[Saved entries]
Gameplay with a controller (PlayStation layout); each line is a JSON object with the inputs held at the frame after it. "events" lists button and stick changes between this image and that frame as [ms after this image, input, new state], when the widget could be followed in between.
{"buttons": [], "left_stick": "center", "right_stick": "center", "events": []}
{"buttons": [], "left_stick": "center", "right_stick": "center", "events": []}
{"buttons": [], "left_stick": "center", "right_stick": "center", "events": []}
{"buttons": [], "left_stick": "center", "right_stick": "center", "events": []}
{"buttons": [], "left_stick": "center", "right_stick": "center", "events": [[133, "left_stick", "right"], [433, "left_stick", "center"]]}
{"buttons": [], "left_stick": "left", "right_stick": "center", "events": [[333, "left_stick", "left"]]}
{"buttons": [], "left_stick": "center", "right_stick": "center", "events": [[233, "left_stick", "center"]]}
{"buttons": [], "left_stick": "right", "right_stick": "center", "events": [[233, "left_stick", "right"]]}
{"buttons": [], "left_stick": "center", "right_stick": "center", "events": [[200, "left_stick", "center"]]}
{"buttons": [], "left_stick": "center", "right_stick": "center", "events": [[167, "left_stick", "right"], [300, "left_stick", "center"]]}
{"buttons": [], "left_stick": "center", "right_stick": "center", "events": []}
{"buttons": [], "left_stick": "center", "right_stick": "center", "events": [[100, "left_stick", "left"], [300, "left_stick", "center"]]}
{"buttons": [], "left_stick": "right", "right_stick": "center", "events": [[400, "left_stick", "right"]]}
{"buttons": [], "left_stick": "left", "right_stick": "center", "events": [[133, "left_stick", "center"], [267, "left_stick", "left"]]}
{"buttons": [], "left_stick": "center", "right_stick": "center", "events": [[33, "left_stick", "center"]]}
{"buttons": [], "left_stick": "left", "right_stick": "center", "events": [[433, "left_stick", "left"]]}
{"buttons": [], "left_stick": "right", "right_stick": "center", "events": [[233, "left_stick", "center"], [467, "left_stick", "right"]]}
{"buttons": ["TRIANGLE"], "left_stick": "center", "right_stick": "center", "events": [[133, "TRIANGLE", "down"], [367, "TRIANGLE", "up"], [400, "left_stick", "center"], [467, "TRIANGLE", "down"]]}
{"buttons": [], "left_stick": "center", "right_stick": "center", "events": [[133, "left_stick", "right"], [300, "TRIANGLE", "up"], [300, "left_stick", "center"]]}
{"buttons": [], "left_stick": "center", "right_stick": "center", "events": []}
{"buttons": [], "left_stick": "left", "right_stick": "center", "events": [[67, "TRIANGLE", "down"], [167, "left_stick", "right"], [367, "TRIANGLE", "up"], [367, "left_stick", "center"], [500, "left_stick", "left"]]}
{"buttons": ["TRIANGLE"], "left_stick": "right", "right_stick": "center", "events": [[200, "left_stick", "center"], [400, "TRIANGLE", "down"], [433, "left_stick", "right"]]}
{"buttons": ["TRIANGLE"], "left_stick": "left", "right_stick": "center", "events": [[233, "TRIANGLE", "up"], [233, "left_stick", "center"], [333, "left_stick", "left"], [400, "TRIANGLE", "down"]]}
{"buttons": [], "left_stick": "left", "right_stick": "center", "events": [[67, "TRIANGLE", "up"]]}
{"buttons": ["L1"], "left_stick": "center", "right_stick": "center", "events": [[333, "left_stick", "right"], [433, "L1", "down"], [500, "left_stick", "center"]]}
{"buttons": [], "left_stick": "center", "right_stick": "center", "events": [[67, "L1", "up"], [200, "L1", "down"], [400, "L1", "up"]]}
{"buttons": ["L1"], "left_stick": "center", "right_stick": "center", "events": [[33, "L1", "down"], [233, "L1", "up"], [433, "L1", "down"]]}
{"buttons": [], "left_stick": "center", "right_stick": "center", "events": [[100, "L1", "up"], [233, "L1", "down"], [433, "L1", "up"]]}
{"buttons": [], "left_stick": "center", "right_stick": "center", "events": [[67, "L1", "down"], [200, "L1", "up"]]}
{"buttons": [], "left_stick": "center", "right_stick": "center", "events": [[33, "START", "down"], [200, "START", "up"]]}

*Work instructions:*
Nothing should be left out: return all of the records exactly.

*Result of the task:*
Gameplay with a controller (PlayStation layout); each line is a JSON object with the inputs held at the frame after it. "events" lists button and stick changes between this image and that frame as [ms after this image, input, new state], when the widget could be followed in between.
{"buttons": [], "left_stick": "center", "right_stick": "center", "events": []}
{"buttons": [], "left_stick": "center", "right_stick": "center", "events": []}
{"buttons": [], "left_stick": "center", "right_stick": "center", "events": []}
{"buttons": [], "left_stick": "center", "right_stick": "center", "events": []}
{"buttons": [], "left_stick": "center", "right_stick": "center", "events": [[133, "left_stick", "right"], [433, "left_stick", "center"]]}
{"buttons": [], "left_stick": "left", "right_stick": "center", "events": [[333, "left_stick", "left"]]}
{"buttons": [], "left_stick": "center", "right_stick": "center", "events": [[233, "left_stick", "center"]]}
{"buttons": [], "left_stick": "right", "right_stick": "center", "events": [[233, "left_stick", "right"]]}
{"buttons": [], "left_stick": "center", "right_stick": "center", "events": [[200, "left_stick", "center"]]}
{"buttons": [], "left_stick": "center", "right_stick": "center", "events": [[167, "left_stick", "right"], [300, "left_stick", "center"]]}
{"buttons": [], "left_stick": "center", "right_stick": "center", "events": []}
{"buttons": [], "left_stick": "center", "right_stick": "center", "events": [[100, "left_stick", "left"], [300, "left_stick", "center"]]}
{"buttons": [], "left_stick": "right", "right_stick": "center", "events": [[400, "left_stick", "right"]]}
{"buttons": [], "left_stick": "left", "right_stick": "center", "events": [[133, "left_stick", "center"], [267, "left_stick", "left"]]}
{"buttons": [], "left_stick": "center", "right_stick": "center", "events": [[33, "left_stick", "center"]]}
{"buttons": [], "left_stick": "left", "right_stick": "center", "events": [[433, "left_stick", "left"]]}
{"buttons": [], "left_stick": "right", "right_stick": "center", "events": [[233, "left_stick", "center"], [467, "left_stick", "right"]]}
{"buttons": ["TRIANGLE"], "left_stick": "center", "right_stick": "center", "events": [[133, "TRIANGLE", "down"], [367, "TRIANGLE", "up"], [400, "left_stick", "center"], [467, "TRIANGLE", "down"]]}
{"buttons": [], "left_stick": "center", "right_stick": "center", "events": [[133, "left_stick", "right"], [300, "TRIANGLE", "up"], [300, "left_stick", "center"]]}
{"buttons": [], "left_stick": "center", "right_stick": "center", "events": []}
{"buttons": [], "left_stick": "left", "right_stick": "center", "events": [[67, "TRIANGLE", "down"], [167, "left_stick", "right"], [367, "TRIANGLE", "up"], [367, "left_stick", "center"], [500, "left_stick", "left"]]}
{"buttons": ["TRIANGLE"], "left_stick": "right", "right_stick": "center", "events": [[200, "left_stick", "center"], [400, "TRIANGLE", "down"], [433, "left_stick", "right"]]}
{"buttons": ["TRIANGLE"], "left_stick": "left", "right_stick": "center", "events": [[233, "TRIANGLE", "up"], [233, "left_stick", "center"], [333, "left_stick", "left"], [400, "TRIANGLE", "down"]]}
{"buttons": [], "left_stick": "left", "right_stick": "center", "events": [[67, "TRIANGLE", "up"]]}
{"buttons": ["L1"], "left_stick": "center", "right_stick": "center", "events": [[333, "left_stick", "right"], [433, "L1", "down"], [500, "left_stick", "center"]]}
{"buttons": [], "left_stick": "center", "right_stick": "center", "events": [[67, "L1", "up"], [200, "L1", "down"], [400, "L1", "up"]]}
{"buttons": ["L1"], "left_stick": "center", "right_stick": "center", "events": [[33, "L1", "down"], [233, "L1", "up"], [433, "L1", "down"]]}
{"buttons": [], "left_stick": "center", "right_stick": "center", "events": [[100, "L1", "up"], [233, "L1", "down"], [433, "L1", "up"]]}
{"buttons": [], "left_stick": "center", "right_stick": "center", "events": [[67, "L1", "down"], [200, "L1", "up"]]}
{"buttons": [], "left_stick": "center", "right_stick": "center", "events": [[33, "START", "down"], [200, "START", "up"]]}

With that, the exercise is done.